Tell me about "Mexican God" from Jewels For Sophia. I'm thinking of lyrics like "The horror of you floats so close by my window/At least when I die, your memory will too".
I don't like to add to the sum of human misery, but I felt that this was a good song. It was one of those that was written in the middle of the night. When you can't get away from anything, you just have to face up to how you feel. Can't sleep, no refuge from whatever it is that's bugging you, so I wrote it down -- and I probably relaxed by looking at one of my books about who engineered what Beatles session.

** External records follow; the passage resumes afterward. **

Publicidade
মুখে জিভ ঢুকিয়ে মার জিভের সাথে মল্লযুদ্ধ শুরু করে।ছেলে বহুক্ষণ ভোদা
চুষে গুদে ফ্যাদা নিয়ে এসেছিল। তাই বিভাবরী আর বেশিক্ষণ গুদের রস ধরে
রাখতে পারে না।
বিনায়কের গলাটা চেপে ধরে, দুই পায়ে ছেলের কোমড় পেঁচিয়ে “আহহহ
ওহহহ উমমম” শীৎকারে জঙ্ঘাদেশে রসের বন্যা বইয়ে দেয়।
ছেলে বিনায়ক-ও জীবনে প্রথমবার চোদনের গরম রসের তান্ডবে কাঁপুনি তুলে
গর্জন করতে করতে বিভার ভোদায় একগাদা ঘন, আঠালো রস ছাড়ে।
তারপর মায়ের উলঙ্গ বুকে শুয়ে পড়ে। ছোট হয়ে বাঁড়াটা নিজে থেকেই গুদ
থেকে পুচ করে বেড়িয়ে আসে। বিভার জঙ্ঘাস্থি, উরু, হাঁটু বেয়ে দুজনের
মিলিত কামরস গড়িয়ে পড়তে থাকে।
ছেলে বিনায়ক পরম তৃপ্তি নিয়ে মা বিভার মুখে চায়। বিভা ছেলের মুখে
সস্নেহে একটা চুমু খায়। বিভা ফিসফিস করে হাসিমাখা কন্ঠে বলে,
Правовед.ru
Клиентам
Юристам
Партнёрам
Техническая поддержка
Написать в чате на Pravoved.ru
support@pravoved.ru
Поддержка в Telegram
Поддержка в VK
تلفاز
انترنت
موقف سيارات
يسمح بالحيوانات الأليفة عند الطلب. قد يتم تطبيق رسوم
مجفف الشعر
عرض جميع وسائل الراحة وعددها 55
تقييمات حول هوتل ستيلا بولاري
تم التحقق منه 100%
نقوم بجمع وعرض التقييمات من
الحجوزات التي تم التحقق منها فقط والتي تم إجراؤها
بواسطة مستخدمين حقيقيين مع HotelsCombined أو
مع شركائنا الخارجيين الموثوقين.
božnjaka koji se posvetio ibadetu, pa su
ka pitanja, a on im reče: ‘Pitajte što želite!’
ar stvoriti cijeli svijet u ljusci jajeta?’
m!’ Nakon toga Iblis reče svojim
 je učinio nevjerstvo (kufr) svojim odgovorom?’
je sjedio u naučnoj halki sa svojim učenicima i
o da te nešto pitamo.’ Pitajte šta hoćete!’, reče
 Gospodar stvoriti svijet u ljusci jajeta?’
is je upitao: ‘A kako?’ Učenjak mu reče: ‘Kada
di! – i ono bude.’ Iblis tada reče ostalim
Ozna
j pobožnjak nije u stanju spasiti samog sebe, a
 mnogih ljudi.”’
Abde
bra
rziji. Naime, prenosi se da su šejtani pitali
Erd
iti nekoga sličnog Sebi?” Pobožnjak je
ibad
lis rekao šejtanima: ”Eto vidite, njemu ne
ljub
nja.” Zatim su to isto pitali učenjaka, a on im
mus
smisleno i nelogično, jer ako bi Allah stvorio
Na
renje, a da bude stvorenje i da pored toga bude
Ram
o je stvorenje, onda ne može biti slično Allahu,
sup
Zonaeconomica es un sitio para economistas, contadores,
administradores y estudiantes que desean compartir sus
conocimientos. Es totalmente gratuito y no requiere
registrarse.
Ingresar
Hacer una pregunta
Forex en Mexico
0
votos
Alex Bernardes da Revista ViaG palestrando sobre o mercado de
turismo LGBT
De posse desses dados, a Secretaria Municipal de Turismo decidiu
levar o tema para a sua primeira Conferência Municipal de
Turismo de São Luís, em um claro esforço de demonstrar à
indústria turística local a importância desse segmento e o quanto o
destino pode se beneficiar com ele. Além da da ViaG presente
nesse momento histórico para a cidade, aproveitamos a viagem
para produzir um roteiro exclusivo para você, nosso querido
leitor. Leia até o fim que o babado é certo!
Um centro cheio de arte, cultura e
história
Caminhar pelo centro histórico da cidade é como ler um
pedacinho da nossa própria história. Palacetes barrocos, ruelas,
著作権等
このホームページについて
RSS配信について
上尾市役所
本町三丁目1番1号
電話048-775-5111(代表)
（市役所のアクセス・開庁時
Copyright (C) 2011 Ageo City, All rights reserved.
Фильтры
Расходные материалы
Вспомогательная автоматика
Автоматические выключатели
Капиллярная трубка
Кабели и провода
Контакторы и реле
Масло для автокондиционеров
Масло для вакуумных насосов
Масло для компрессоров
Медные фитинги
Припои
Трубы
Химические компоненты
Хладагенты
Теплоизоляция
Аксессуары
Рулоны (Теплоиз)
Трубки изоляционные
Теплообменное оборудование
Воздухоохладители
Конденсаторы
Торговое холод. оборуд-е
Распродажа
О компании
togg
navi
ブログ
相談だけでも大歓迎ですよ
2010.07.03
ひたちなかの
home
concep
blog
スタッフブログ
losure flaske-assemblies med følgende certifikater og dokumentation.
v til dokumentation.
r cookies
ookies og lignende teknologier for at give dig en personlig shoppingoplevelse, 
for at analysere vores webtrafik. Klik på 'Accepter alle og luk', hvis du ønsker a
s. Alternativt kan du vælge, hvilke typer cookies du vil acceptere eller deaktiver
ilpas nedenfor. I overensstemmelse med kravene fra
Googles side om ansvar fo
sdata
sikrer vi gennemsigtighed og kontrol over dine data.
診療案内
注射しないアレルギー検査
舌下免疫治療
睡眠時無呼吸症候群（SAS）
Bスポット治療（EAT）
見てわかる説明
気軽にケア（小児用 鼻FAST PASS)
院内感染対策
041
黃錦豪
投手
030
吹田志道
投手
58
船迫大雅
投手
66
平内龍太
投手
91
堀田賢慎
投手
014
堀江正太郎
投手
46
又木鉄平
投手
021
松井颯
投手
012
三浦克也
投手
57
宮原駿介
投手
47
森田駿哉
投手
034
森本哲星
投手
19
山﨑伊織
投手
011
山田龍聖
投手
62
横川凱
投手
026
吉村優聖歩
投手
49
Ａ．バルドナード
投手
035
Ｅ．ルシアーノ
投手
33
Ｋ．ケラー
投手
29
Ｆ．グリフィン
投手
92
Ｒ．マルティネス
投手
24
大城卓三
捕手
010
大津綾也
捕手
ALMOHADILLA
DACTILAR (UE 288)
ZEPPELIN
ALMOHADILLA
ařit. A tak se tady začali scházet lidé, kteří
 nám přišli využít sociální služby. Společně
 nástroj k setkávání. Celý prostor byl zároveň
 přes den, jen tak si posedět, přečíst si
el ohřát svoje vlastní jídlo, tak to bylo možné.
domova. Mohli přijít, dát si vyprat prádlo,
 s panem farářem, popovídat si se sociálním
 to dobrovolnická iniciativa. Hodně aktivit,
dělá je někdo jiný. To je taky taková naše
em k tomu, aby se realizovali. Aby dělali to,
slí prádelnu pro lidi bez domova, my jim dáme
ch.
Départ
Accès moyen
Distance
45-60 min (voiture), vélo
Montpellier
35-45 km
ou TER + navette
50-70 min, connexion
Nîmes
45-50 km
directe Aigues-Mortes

What's the status of your book?
Well, I've done the first draft. And I think I have to do a second one. but it's bloody difficult writing a book. What tends to happen is, once I start trying to write the book, I just write a lot of songs instead. Probably the next crop of songs will come while I'm sitting there trying to finish this thing.
Well, that's not bad at all -- at least you're not cleaning incessantly to get away from it.
I clean a bit. I actually usually have to go somewhere where there isn't a guitar. Go away for a couple of weeks and leave the guitar at home. That forces me to write it. That's next year's project. It exists. It's just not good enough yet. Maybe I'll just wind up doing a lot of interviews about it, and it will never come out. I'm sure people will value the book much more if I never publish it.
Or you could do a, sort of, a books-on-tape thing (and have your guitar, and speak it while you're strumming, if that's easier for you).
I think people would get bored.
I love your stories when you're playing live.
Yeah, but they're improvised. Maybe if I got somebody else to read it out -- like an actor. That would be better.
I think Brad Pitt would be good.
You do? Do you think he'd be good?
No.
Is he a friend of yours?
No.
Robyn Hitchcock On Cheese And Waist Size:
Traditionally, the poets have been remarkably quiet on the subject of cheese.
Well, they have. They have. Maybe they haven't had a problem with it.
Little bit addicted, yourself?
Well, yeah. You know, might as well face it if you're addicted to cheese. I've put on a lot of weight over the years, and it's not all alcohol. My girlfriend, she has this [cheese] ...it's so strong it affects her breathing, and she has to lie on her back with her arms and legs in the air like an upside-down table.
That's some potent cheese.
Yeah. It's this French stuff called "mimolette". It's disguised as a Dutch cheese. I didn't actually put it in the song, but it's the most extreme one.
Extreme cheese!
It's very extreme cheese. It's the cheese that you can't say no to. It's the crack cocaine of the cheese world.
I noticed on this record you say, "I can't even fit into size 38". I wanted to ask you about that.
Well, I haven't quite got that fat yet. I'm heading that way, though. I'm size 36. I used to be 28.
"Some day I could have a 50-inch waist". Do you remember that one [An old lyric from Hitchcock's "My Favorite Buildings", a track from 1984's I Often Dream Of Trains]?
Yes, I do. I hope these songs don't come true. I need to write one about how I'm gonna be back to 34. I'm going to be.
Right: you've got to manifest.
Sure. It's a form of prayer.
Pray to the waist god.
Well, you've got to pray to the waist god. We pray to the weather god, and it works.
Do the waist dance?
What's that?
I don't know. Rain dance, waist dance...
Waist dance. For a second, I thought there actually was, like, an Arizona waist dance. Like, people with phantom Hula Hoops trying to bring on their periods by waist dancing.